The exercise: Write out every line of the material below word for word, keeping each field name and value unchanged and in the same order.
┌─ Excerpted data
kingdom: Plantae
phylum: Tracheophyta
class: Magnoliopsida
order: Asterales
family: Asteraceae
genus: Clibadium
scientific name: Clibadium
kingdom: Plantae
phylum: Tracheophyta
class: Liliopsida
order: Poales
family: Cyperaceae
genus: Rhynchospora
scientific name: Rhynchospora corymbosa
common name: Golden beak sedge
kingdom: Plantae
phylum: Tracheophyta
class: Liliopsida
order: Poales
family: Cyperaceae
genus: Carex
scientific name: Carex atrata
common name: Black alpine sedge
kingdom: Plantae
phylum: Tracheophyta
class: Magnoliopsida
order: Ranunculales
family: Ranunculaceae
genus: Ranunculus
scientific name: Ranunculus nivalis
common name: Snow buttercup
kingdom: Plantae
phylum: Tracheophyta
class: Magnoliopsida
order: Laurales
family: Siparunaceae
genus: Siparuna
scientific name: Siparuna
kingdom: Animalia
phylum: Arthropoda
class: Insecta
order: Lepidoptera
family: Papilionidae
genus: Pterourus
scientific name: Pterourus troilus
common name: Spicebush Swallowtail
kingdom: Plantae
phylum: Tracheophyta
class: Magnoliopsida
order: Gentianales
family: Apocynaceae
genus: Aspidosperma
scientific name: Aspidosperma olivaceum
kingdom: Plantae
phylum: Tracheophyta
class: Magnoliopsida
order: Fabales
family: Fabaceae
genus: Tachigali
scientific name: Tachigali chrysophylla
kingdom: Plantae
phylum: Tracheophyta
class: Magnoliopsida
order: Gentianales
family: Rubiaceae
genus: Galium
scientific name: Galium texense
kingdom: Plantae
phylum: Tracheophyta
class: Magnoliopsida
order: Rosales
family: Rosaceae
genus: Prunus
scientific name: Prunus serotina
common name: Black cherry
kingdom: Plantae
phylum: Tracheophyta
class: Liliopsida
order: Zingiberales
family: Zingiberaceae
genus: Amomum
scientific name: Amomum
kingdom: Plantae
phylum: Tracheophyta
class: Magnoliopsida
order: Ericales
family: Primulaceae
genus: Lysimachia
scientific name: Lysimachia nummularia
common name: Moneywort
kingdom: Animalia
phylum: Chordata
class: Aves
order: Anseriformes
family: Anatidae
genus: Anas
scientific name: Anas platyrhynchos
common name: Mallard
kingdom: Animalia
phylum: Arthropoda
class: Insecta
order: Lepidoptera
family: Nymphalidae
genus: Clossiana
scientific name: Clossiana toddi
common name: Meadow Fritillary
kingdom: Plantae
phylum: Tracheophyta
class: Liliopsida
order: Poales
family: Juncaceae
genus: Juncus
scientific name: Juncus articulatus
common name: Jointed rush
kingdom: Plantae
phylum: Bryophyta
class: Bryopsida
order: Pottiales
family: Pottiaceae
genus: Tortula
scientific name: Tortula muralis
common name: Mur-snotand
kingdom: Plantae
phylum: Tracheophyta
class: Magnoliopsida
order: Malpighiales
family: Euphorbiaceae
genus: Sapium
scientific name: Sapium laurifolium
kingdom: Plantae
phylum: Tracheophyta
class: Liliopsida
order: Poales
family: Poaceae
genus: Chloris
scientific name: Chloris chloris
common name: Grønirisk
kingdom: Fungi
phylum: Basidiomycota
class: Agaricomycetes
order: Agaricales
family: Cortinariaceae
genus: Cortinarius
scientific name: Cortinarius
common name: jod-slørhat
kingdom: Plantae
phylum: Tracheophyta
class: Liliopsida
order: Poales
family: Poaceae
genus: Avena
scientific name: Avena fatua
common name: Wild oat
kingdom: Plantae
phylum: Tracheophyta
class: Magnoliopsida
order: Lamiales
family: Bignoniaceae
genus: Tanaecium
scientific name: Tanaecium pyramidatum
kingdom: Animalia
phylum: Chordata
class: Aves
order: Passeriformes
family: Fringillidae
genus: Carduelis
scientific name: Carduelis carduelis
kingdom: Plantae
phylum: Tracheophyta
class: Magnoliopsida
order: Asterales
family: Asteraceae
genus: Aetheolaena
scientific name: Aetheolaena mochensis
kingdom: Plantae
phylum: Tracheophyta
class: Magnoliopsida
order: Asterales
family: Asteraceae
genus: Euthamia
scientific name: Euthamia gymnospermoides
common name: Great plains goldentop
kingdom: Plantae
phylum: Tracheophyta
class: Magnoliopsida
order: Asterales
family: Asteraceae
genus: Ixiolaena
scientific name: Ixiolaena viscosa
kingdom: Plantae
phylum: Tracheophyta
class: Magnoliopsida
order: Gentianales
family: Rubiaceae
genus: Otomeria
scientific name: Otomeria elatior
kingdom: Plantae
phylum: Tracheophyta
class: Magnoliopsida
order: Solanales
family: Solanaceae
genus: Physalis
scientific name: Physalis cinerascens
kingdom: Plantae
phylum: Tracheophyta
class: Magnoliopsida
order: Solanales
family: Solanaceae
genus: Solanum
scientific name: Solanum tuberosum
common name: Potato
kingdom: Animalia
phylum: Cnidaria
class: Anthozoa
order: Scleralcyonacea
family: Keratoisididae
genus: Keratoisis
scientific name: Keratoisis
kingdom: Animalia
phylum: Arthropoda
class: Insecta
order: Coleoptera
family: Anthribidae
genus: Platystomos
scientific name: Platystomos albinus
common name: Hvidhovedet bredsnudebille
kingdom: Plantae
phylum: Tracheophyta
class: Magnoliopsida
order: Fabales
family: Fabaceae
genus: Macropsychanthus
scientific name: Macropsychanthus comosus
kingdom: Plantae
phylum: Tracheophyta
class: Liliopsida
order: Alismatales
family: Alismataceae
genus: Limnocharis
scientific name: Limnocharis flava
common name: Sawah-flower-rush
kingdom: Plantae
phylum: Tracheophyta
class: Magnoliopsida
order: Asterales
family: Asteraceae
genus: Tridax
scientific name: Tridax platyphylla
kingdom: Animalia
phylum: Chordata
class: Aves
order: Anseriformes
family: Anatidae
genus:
└─
Result of this exercise:
kingdom: Plantae
phylum: Tracheophyta
class: Magnoliopsida
order: Asterales
family: Asteraceae
genus: Clibadium
scientific name: Clibadium
kingdom: Plantae
phylum: Tracheophyta
class: Liliopsida
order: Poales
family: Cyperaceae
genus: Rhynchospora
scientific name: Rhynchospora corymbosa
common name: Golden beak sedge
kingdom: Plantae
phylum: Tracheophyta
class: Liliopsida
order: Poales
family: Cyperaceae
genus: Carex
scientific name: Carex atrata
common name: Black alpine sedge
kingdom: Plantae
phylum: Tracheophyta
class: Magnoliopsida
order: Ranunculales
family: Ranunculaceae
genus: Ranunculus
scientific name: Ranunculus nivalis
common name: Snow buttercup
kingdom: Plantae
phylum: Tracheophyta
class: Magnoliopsida
order: Laurales
family: Siparunaceae
genus: Siparuna
scientific name: Siparuna
kingdom: Animalia
phylum: Arthropoda
class: Insecta
order: Lepidoptera
family: Papilionidae
genus: Pterourus
scientific name: Pterourus troilus
common name: Spicebush Swallowtail
kingdom: Plantae
phylum: Tracheophyta
class: Magnoliopsida
order: Gentianales
family: Apocynaceae
genus: Aspidosperma
scientific name: Aspidosperma olivaceum
kingdom: Plantae
phylum: Tracheophyta
class: Magnoliopsida
order: Fabales
family: Fabaceae
genus: Tachigali
scientific name: Tachigali chrysophylla
kingdom: Plantae
phylum: Tracheophyta
class: Magnoliopsida
order: Gentianales
family: Rubiaceae
genus: Galium
scientific name: Galium texense
kingdom: Plantae
phylum: Tracheophyta
class: Magnoliopsida
order: Rosales
family: Rosaceae
genus: Prunus
scientific name: Prunus serotina
common name: Black cherry
kingdom: Plantae
phylum: Tracheophyta
class: Liliopsida
order: Zingiberales
family: Zingiberaceae
genus: Amomum
scientific name: Amomum
kingdom: Plantae
phylum: Tracheophyta
class: Magnoliopsida
order: Ericales
family: Primulaceae
genus: Lysimachia
scientific name: Lysimachia nummularia
common name: Moneywort
kingdom: Animalia
phylum: Chordata
class: Aves
order: Anseriformes
family: Anatidae
genus: Anas
scientific name: Anas platyrhynchos
common name: Mallard
kingdom: Animalia
phylum: Arthropoda
class: Insecta
order: Lepidoptera
family: Nymphalidae
genus: Clossiana
scientific name: Clossiana toddi
common name: Meadow Fritillary
kingdom: Plantae
phylum: Tracheophyta
class: Liliopsida
order: Poales
family: Juncaceae
genus: Juncus
scientific name: Juncus articulatus
common name: Jointed rush
kingdom: Plantae
phylum: Bryophyta
class: Bryopsida
order: Pottiales
family: Pottiaceae
genus: Tortula
scientific name: Tortula muralis
common name: Mur-snotand
kingdom: Plantae
phylum: Tracheophyta
class: Magnoliopsida
order: Malpighiales
family: Euphorbiaceae
genus: Sapium
scientific name: Sapium laurifolium
kingdom: Plantae
phylum: Tracheophyta
class: Liliopsida
order: Poales
family: Poaceae
genus: Chloris
scientific name: Chloris chloris
common name: Grønirisk
kingdom: Fungi
phylum: Basidiomycota
class: Agaricomycetes
order: Agaricales
family: Cortinariaceae
genus: Cortinarius
scientific name: Cortinarius
common name: jod-slørhat
kingdom: Plantae
phylum: Tracheophyta
class: Liliopsida
order: Poales
family: Poaceae
genus: Avena
scientific name: Avena fatua
common name: Wild oat
kingdom: Plantae
phylum: Tracheophyta
class: Magnoliopsida
order: Lamiales
family: Bignoniaceae
genus: Tanaecium
scientific name: Tanaecium pyramidatum
kingdom: Animalia
phylum: Chordata
class: Aves
order: Passeriformes
family: Fringillidae
genus: Carduelis
scientific name: Carduelis carduelis
kingdom: Plantae
phylum: Tracheophyta
class: Magnoliopsida
order: Asterales
family: Asteraceae
genus: Aetheolaena
scientific name: Aetheolaena mochensis
kingdom: Plantae
phylum: Tracheophyta
class: Magnoliopsida
order: Asterales
family: Asteraceae
genus: Euthamia
scientific name: Euthamia gymnospermoides
common name: Great plains goldentop
kingdom: Plantae
phylum: Tracheophyta
class: Magnoliopsida
order: Asterales
family: Asteraceae
genus: Ixiolaena
scientific name: Ixiolaena viscosa
kingdom: Plantae
phylum: Tracheophyta
class: Magnoliopsida
order: Gentianales
family: Rubiaceae
genus: Otomeria
scientific name: Otomeria elatior
kingdom: Plantae
phylum: Tracheophyta
class: Magnoliopsida
order: Solanales
family: Solanaceae
genus: Physalis
scientific name: Physalis cinerascens
kingdom: Plantae
phylum: Tracheophyta
class: Magnoliopsida
order: Solanales
family: Solanaceae
genus: Solanum
scientific name: Solanum tuberosum
common name: Potato
kingdom: Animalia
phylum: Cnidaria
class: Anthozoa
order: Scleralcyonacea
family: Keratoisididae
genus: Keratoisis
scientific name: Keratoisis
kingdom: Animalia
phylum: Arthropoda
class: Insecta
order: Coleoptera
family: Anthribidae
genus: Platystomos
scientific name: Platystomos albinus
common name: Hvidhovedet bredsnudebille
kingdom: Plantae
phylum: Tracheophyta
class: Magnoliopsida
order: Fabales
family: Fabaceae
genus: Macropsychanthus
scientific name: Macropsychanthus comosus
kingdom: Plantae
phylum: Tracheophyta
class: Liliopsida
order: Alismatales
family: Alismataceae
genus: Limnocharis
scientific name: Limnocharis flava
common name: Sawah-flower-rush
kingdom: Plantae
phylum: Tracheophyta
class: Magnoliopsida
order: Asterales
family: Asteraceae
genus: Tridax
scientific name: Tridax platyphylla
kingdom: Animalia
phylum: Chordata
class: Aves
order: Anseriformes
family: Anatidae
genus:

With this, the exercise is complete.